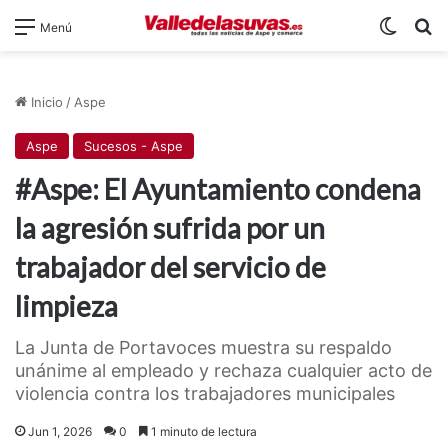
Switch
B
Menú
Inicio
/
Aspe
Aspe
Sucesos - Aspe
#Aspe: El Ayuntamiento condena
la agresión sufrida por un
trabajador del servicio de
limpieza
La Junta de Portavoces muestra su respaldo
unánime al empleado y rechaza cualquier acto de
violencia contra los trabajadores municipales
Jun 1, 2026
0
1 minuto de lectura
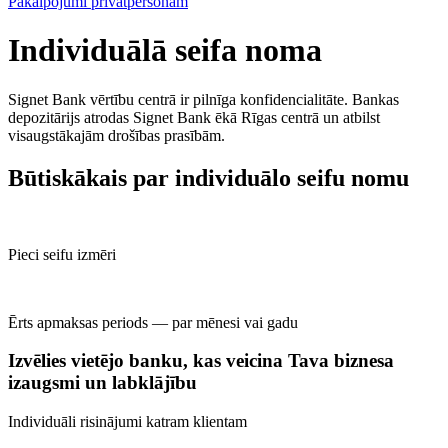
Pakalpojumi privātpersonām
Individuālā seifa noma
Signet Bank vērtību centrā ir pilnīga konfidencialitāte. Bankas
depozitārijs atrodas Signet Bank ēkā Rīgas centrā un atbilst
visaugstākajām drošības prasībām.
Būtiskākais par individuālo seifu nomu
Pieci seifu izmēri
Ērts apmaksas periods — par mēnesi vai gadu
Izvēlies vietējo banku, kas veicina Tava biznesa
izaugsmi un labklājību
Individuāli risinājumi katram klientam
============================================================
» Aim of the exercise
Return the material exactly as given, apart from the pictures.

» Solution
Switch
B
Menú
Inicio
/
Aspe
Aspe
Sucesos - Aspe
#Aspe: El Ayuntamiento condena
la agresión sufrida por un
trabajador del servicio de
limpieza
La Junta de Portavoces muestra su respaldo
unánime al empleado y rechaza cualquier acto de
violencia contra los trabajadores municipales
Jun 1, 2026
0
1 minuto de lectura
Pakalpojumi privātpersonām
Individuālā seifa noma
Signet Bank vērtību centrā ir pilnīga konfidencialitāte. Bankas
depozitārijs atrodas Signet Bank ēkā Rīgas centrā un atbilst
visaugstākajām drošības prasībām.
Būtiskākais par individuālo seifu nomu
Pieci seifu izmēri
Ērts apmaksas periods — par mēnesi vai gadu
Izvēlies vietējo banku, kas veicina Tava biznesa
izaugsmi un labklājību
Individuāli risinājumi katram klientam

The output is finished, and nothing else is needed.